| EXERCISE AIM |
Only the lines below starting at the one that contains "ring pip: (251, 252)" and ending at the one that contains "middle mcp: (430, 307)" are to be reproduced, exactly and with both ends kept.

| DATA TO PROCESS |
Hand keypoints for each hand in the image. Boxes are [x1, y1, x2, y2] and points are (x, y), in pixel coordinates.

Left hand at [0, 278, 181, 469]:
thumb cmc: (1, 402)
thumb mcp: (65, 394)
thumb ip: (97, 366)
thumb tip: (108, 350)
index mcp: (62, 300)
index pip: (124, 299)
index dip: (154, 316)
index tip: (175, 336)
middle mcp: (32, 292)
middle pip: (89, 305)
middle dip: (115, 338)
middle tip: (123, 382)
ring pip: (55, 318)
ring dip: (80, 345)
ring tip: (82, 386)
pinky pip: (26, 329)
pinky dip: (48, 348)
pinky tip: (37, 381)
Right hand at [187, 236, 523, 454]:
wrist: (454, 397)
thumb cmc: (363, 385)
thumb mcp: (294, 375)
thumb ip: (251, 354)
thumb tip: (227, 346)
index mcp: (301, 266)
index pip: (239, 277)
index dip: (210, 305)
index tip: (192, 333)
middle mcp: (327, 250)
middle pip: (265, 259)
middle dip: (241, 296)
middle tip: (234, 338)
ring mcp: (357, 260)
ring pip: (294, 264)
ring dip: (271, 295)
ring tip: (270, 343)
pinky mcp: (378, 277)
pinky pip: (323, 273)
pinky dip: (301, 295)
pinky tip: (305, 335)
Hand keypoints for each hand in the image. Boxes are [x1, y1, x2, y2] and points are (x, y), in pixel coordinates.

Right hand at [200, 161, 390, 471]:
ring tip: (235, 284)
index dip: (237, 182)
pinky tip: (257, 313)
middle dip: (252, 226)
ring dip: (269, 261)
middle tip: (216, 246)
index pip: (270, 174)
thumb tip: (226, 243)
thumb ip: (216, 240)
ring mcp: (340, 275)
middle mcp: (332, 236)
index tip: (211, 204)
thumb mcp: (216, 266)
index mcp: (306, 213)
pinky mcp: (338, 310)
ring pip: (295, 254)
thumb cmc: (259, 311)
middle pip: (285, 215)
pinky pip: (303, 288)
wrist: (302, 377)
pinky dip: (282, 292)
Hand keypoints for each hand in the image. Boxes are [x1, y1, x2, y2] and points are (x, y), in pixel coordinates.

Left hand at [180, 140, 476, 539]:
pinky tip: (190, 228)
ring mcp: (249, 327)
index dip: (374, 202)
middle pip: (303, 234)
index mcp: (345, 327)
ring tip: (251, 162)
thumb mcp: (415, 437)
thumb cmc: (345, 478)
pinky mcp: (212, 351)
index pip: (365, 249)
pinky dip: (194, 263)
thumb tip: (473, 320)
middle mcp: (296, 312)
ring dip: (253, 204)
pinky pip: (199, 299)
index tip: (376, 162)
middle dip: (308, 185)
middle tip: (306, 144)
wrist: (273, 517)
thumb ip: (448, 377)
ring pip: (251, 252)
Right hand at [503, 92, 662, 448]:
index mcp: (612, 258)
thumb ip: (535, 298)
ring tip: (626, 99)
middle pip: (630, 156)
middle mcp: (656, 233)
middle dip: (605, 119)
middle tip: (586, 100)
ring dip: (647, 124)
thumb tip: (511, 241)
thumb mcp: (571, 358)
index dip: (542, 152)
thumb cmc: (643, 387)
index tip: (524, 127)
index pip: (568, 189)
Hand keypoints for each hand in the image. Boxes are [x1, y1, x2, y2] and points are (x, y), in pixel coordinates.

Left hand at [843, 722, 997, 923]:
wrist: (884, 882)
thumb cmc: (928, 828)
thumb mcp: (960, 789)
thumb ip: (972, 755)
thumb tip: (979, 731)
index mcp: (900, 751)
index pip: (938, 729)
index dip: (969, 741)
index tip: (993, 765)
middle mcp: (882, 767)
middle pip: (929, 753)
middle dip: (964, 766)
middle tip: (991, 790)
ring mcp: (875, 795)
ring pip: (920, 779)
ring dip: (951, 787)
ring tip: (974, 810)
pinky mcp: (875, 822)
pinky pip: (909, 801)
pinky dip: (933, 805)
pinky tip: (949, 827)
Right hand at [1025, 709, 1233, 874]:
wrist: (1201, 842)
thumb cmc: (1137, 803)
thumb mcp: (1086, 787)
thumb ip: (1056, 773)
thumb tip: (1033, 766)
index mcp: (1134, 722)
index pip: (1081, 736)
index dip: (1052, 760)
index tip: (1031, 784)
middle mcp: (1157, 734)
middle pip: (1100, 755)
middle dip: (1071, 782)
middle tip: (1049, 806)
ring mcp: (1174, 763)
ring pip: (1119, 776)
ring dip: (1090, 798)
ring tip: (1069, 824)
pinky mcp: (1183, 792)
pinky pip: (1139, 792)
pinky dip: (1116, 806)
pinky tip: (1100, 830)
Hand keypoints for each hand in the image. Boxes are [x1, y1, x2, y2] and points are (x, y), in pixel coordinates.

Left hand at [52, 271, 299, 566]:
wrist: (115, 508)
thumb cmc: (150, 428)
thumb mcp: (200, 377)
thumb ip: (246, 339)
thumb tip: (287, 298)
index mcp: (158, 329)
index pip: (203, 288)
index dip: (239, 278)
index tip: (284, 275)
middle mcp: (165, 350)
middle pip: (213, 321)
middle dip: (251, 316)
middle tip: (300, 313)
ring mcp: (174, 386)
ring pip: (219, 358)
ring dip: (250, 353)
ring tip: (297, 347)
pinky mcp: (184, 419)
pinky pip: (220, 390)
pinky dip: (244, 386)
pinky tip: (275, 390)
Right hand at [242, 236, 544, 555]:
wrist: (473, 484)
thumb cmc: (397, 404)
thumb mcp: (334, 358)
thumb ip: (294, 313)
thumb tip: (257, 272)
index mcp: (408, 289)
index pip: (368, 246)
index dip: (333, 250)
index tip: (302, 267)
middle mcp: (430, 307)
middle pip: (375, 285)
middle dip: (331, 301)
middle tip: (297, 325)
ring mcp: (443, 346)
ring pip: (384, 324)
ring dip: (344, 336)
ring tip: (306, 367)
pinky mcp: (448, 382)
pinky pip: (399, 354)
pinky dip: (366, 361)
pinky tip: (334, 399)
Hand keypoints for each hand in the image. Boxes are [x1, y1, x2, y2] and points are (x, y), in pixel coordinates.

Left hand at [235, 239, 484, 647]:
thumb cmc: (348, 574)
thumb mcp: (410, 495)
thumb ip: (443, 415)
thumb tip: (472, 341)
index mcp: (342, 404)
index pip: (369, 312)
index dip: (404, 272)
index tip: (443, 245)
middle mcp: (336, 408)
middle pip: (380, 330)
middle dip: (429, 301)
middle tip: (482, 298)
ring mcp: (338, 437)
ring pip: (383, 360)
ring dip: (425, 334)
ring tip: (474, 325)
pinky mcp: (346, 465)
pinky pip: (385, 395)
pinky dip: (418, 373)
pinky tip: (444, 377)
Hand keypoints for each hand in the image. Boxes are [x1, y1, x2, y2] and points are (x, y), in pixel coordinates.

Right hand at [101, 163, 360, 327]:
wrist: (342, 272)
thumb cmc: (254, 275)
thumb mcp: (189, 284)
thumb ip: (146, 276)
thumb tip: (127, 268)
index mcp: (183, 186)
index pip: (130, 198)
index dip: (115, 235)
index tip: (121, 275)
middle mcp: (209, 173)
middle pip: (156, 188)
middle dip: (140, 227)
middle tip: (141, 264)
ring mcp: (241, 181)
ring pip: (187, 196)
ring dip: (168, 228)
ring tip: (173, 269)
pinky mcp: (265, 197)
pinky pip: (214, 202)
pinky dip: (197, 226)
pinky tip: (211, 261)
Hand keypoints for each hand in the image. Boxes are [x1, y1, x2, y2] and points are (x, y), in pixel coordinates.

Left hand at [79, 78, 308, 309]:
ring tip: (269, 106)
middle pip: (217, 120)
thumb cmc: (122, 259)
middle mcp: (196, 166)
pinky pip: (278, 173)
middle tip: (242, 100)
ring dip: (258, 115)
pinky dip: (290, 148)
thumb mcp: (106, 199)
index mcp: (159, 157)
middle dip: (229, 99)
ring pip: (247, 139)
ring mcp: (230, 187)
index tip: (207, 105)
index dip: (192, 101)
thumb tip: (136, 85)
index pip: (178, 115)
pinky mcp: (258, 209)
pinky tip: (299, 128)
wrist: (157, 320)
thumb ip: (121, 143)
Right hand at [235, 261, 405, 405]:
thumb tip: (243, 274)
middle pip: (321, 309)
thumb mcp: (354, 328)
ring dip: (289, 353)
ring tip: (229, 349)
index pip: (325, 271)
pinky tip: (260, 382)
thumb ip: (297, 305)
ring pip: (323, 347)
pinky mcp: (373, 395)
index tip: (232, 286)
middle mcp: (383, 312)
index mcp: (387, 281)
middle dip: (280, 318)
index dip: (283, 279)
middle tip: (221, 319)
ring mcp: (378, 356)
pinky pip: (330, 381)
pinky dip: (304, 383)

| RESPONSE BOX |
ring pip: (251, 252)
Right hand at [503, 92, 662, 448]:
index mcp: (612, 258)
thumb ip: (535, 298)
ring tip: (626, 99)
middle pip: (630, 156)
middle mcp: (656, 233)
middle dip: (605, 119)
middle tip: (586, 100)
ring dip: (647, 124)
thumb tip: (511, 241)
thumb mcp: (571, 358)
index dip: (542, 152)
thumb cmc: (643, 387)
index tip: (524, 127)
index pip: (568, 189)
Hand keypoints for each hand in the image. Boxes are [x1, y1, x2, y2] and points are (x, y), in pixel coordinates.

Left hand at [843, 722, 997, 923]:
wrist: (884, 882)
thumb cmc: (928, 828)
thumb mcp: (960, 789)
thumb ip: (972, 755)
thumb tip: (979, 731)
index mcp: (900, 751)
index pip: (938, 729)
index dip: (969, 741)
index tip: (993, 765)
middle mcp: (882, 767)
middle pip: (929, 753)
middle dip: (964, 766)
middle tip: (991, 790)
ring mcp: (875, 795)
ring pip: (920, 779)
ring dip: (951, 787)
ring tip: (974, 810)
pinky mcp: (875, 822)
pinky pip: (909, 801)
pinky dip: (933, 805)
pinky tip: (949, 827)
Right hand at [1025, 709, 1233, 874]:
wrist: (1201, 842)
thumb cmc: (1137, 803)
thumb mcp: (1086, 787)
thumb ip: (1056, 773)
thumb tip: (1033, 766)
index mcp: (1134, 722)
index pip: (1081, 736)
index dip: (1052, 760)
index tip: (1031, 784)
middle mcp: (1157, 734)
middle pip: (1100, 755)
middle dip: (1071, 782)
middle tip: (1049, 806)
ring mcp: (1174, 763)
ring pip: (1119, 776)
ring dip: (1090, 798)
ring tip: (1069, 824)
pinky mcp: (1183, 792)
pinky pip: (1139, 792)
pinky dip: (1116, 806)
pinky tip: (1100, 830)
Hand keypoints for each hand in the image. Boxes are [x1, y1, x2, y2] and points are (x, y), in pixel coordinates.

Left hand at [52, 271, 299, 566]:
wrist: (115, 508)
thumb cmc: (150, 428)
thumb mcp: (200, 377)
thumb ip: (246, 339)
thumb tip: (287, 298)
index mcp: (158, 329)
index pip: (203, 288)
index dip: (239, 278)
index tip: (284, 275)
middle mcp: (165, 350)
middle pip: (213, 321)
middle dip: (251, 316)
middle tip: (300, 313)
ring mcp: (174, 386)
ring pip: (219, 358)
ring dip: (250, 353)
ring tip: (297, 347)
pinky mcp: (184, 419)
pinky pip: (220, 390)
pinky dip: (244, 386)
pinky tip: (275, 390)
Right hand at [242, 236, 544, 555]:
wrist: (473, 484)
thumb cmc: (397, 404)
thumb mcp: (334, 358)
thumb ip: (294, 313)
thumb tip: (257, 272)
index mcp: (408, 289)
index pip: (368, 246)
index dip: (333, 250)
index tip: (302, 267)
middle mcp: (430, 307)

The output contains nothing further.